We’re always on the hunt for the next great chicken salad recipe. This Curry Chicken Salad with Red Grapes & Pecans is a tasty new spin on the traditional lunchtime sandwich staple. A creamy curry dressing, slightly sweet, a bit of crunch, and chunks of rotisserie chicken combine into an easy, low carb meal.
When the sons were little we had names for the akward, awful age groups. Names I probalby shouldn’t repeat here.
Think terrbile twos, but those weren’t the worst ages/stages for us. The 3’s & 4’s were a sliding scale of struggles.
Seriously, it was one mini battle vs another. It was never-ending. I did not think a person who came packaged in such a small body would or could give me such a damn run for my money, y’all!
And yet he did.
This kid, specifically the youngest son, would not eat chicken. Not a bite. Not even the smallest piece. It was an epic battle of wills, with a new performance going live every night at the family supper table.
I could cut it up to the point it was barely visible, drown it in sauce and still-like a pig sniffing out truffles- he would find it and either refuse the dish completely or suck everything remotely delicious off it and spit it back out.
It was the most frustrating situation, and I couldn’t even be but so mad. Because that level of stubborn? My poor boy came by 100 % honestly, and he’d gotten a double dose.
I’m not sure what exactly changed for him. I couldn’t even pin point the moment it began to change. Luckily though, by around his 3rd birthday he’d begun to at least become curious enough to try poultry dishes. It was still 50/50 on if he’d actually like, let alone ingest them, but it was a start.

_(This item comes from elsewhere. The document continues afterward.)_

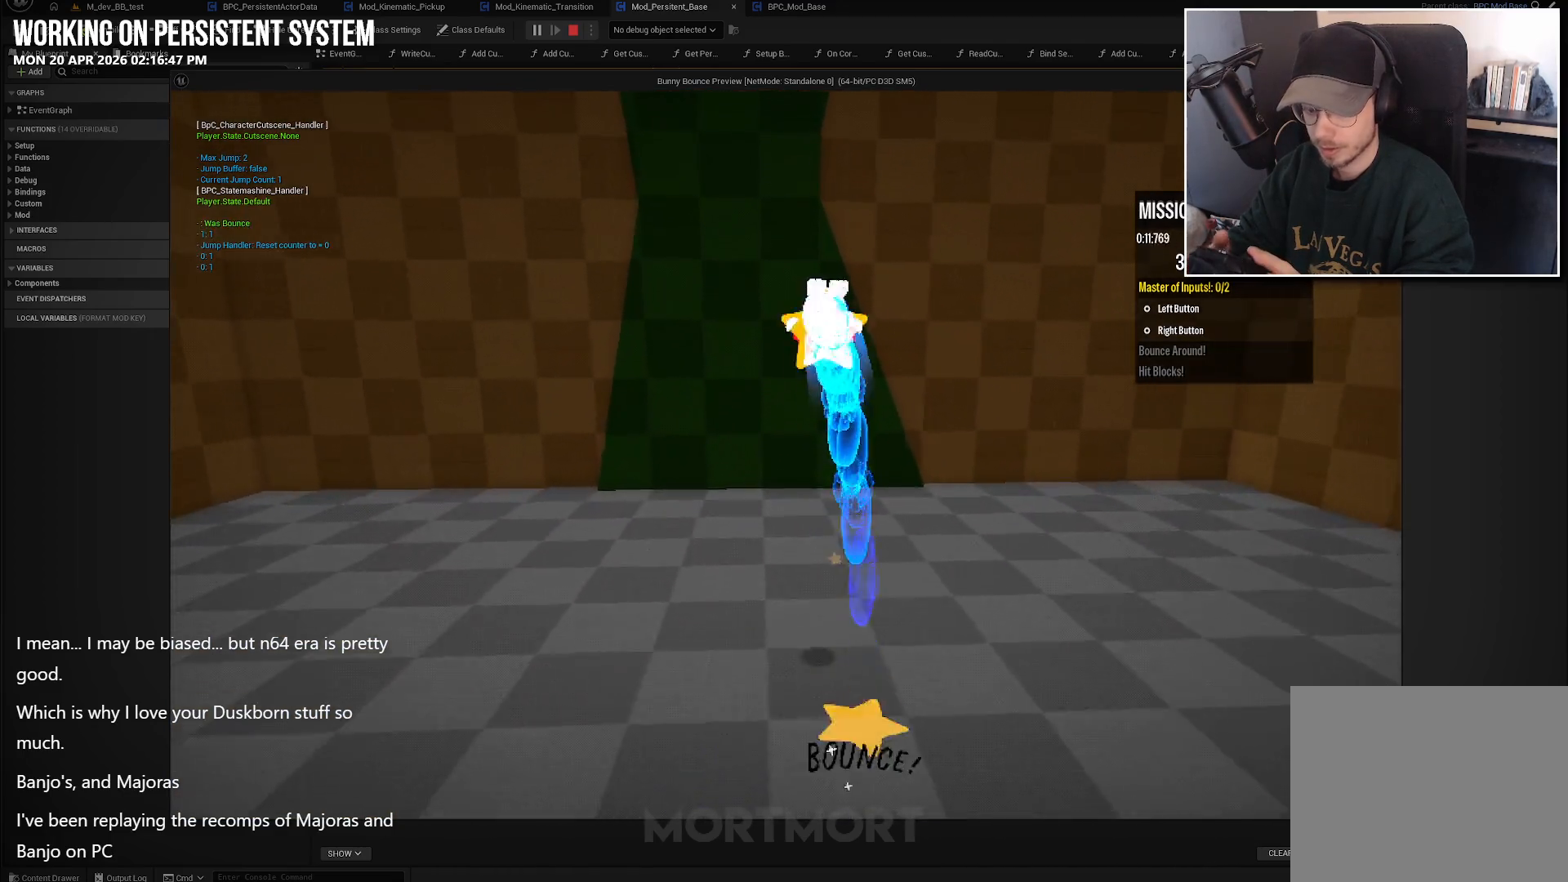
{"buttons": ["X"], "left_stick": "up", "right_stick": "center", "events": [[83, "L2", "down"], [217, "L2", "up"], [333, "X", "down"]]}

Thankfully now, just shy of 8 1/2 years old, the youngest son is far less picky and will tell you himself that chicken is one of his favorites. I am pretty sure he doesn’t really believe us either when we remind him of his former loathing of the stuff.

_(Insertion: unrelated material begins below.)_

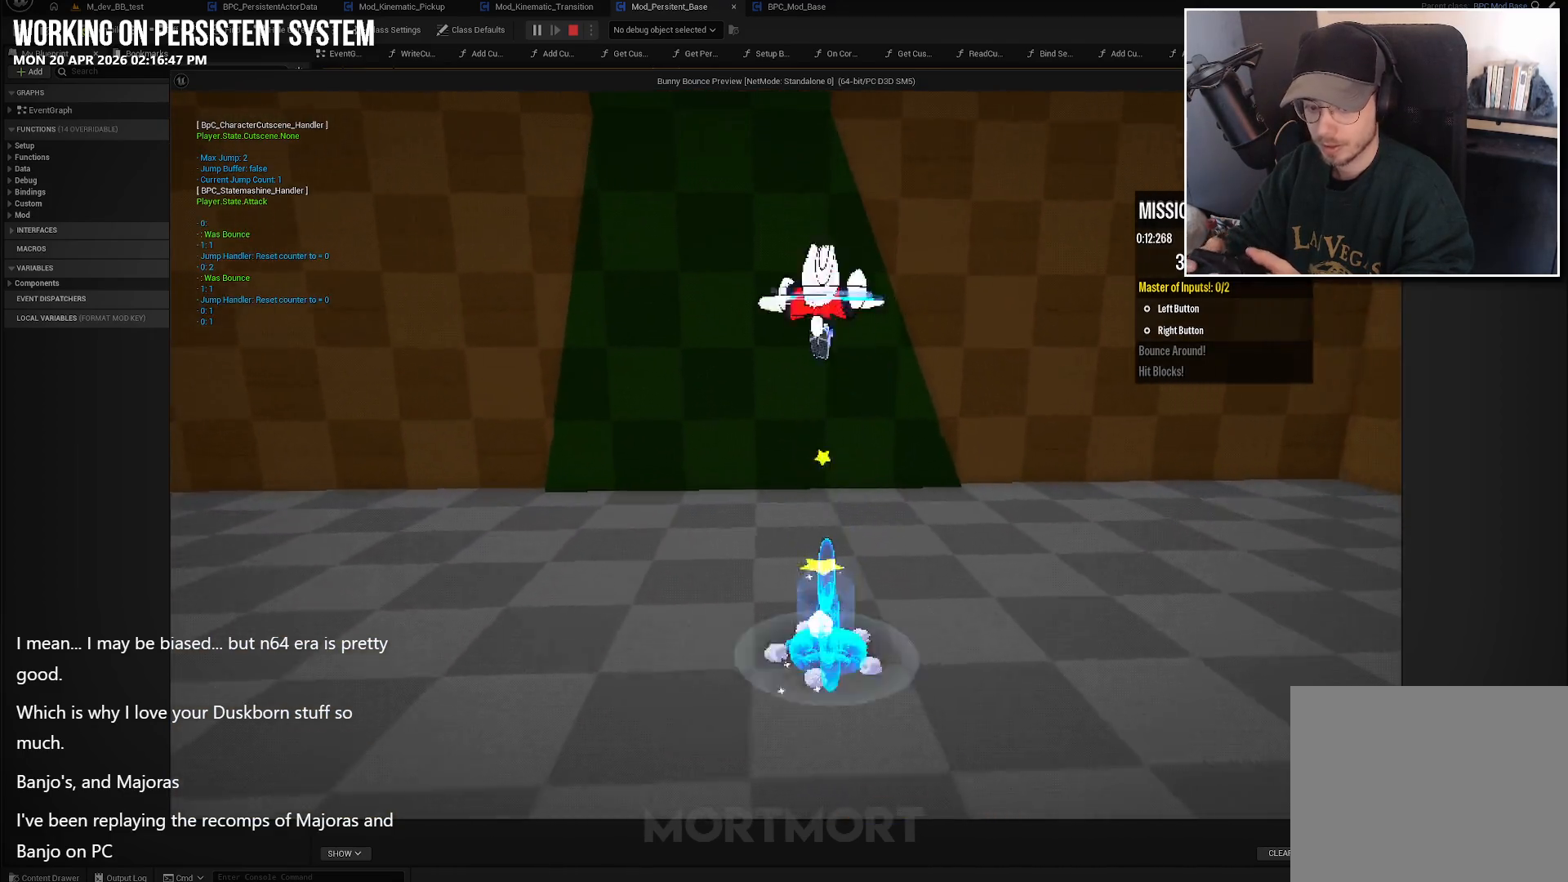
{"buttons": ["A"], "left_stick": "up", "right_stick": "center", "events": [[83, "X", "up"], [383, "A", "down"]]}
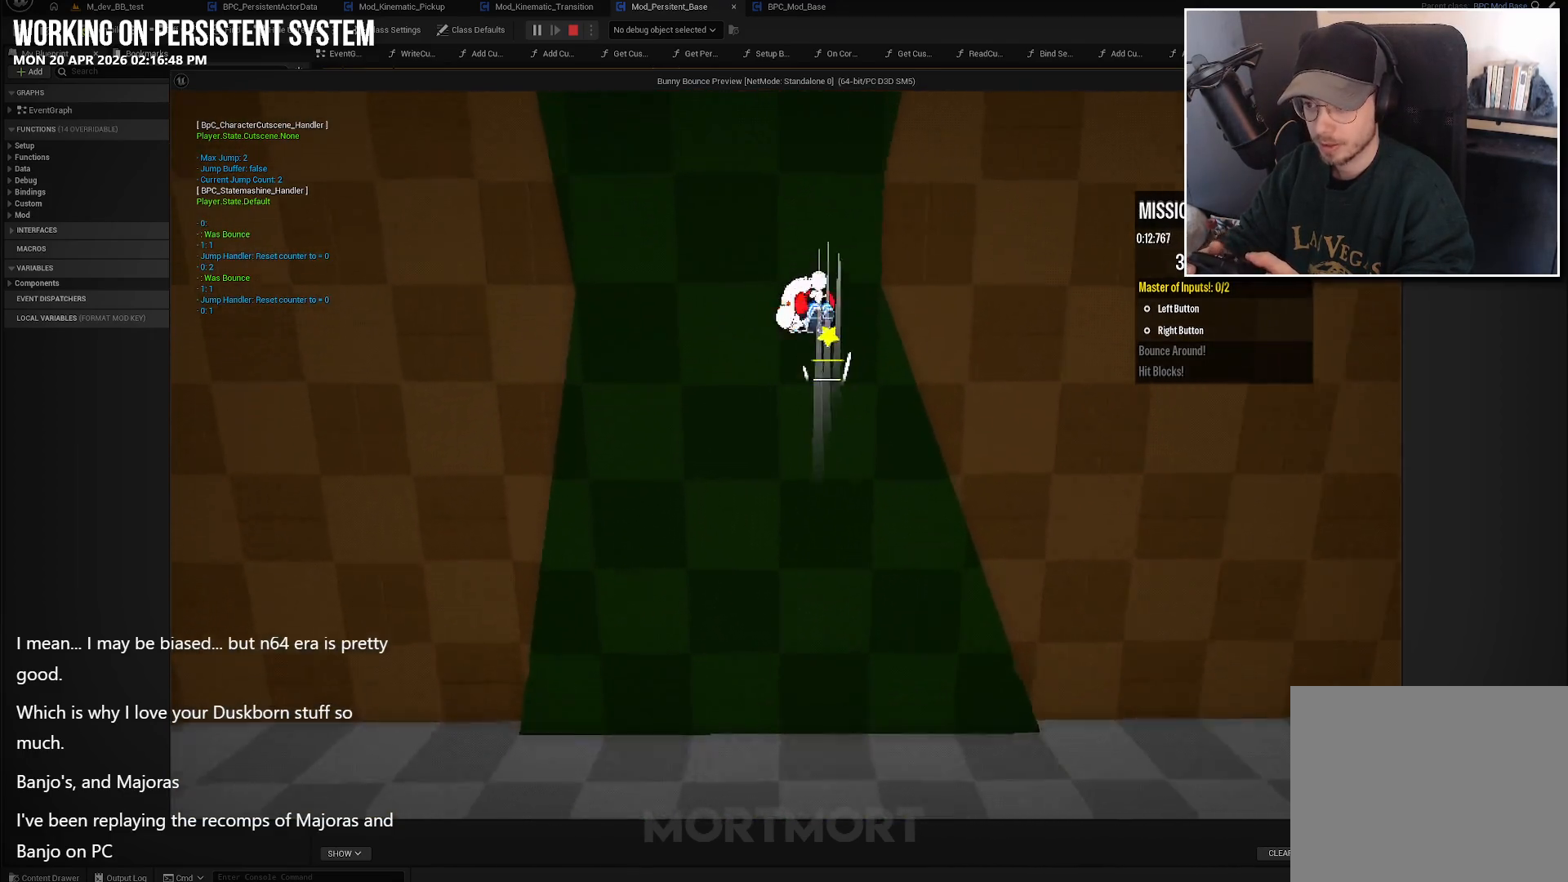
{"buttons": [], "left_stick": "up", "right_stick": "center", "events": [[67, "A", "up"]]}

He’s even branched out far enough that he likes fruit with his chicken. Even foreign flavors and exotic spices, like in this Curry Chicken Salad with Red Grapes & Pecans.
I’ve made it at least once a week in the past month to have on hand for lunches, snacks, or even quick/easy/fuss-free dinners. Everyone’s asked for more when its gone, even the youngest son. In fact, he’s asked loudest of all.
A creamy curry sauce is tossed with chunks of rotisserie chicken, crisp veggies, sweet red seedless grapes, and crunchy pecan pieces for a delightfully filling new spin on a traditional chicken salad.
Served on fluffy pieces of naan bread, Curry Chicken Salad with Red Grapes & Pecans makes a healthy sandwich for lunch or dinner and will be an instant hit at potlucks, barbecues, and parties.
A creamy curried chicken salad with a delightful nutty crunch and pieces of sweet fruit.
- 4-5 cups rotisserie chicken meat, roughly chopped
- 1 1/2 cups diced celery
- 1/2 cup thinly sliced green onions
- 1 1/2 cups red seedless grapes, halved lengthwise
- 1 cup pecans, roughly chopped
- naan bread, for serving
- 1 cup mayonnaise
- 1/2 cup sour cream
- 1 tbsp curry powder
- 1 1/2 tbsp lemon juice
- 1 1/2 tbsp soy sauce
- salt & pepper, to taste
In a large bowl, add all of the salad ingredients and gently toss to combine. Set aside.
In a separate bowl, add all of the dressing ingredients and stir together until evenly combined and the mixture's smooth.
Pour the dressing over the chicken salad ingredients, again stirring until everything's evenly coated.
Cover the salad and refrigerate until chilled through- a couple hours or up to overnight- before serving.
Serve on slices of naan bread for a yummy sandwich. For a healthier spin, serve as lettuce wraps on romaine lettuce leaves. Or serve with crackers as an appetizer or snack.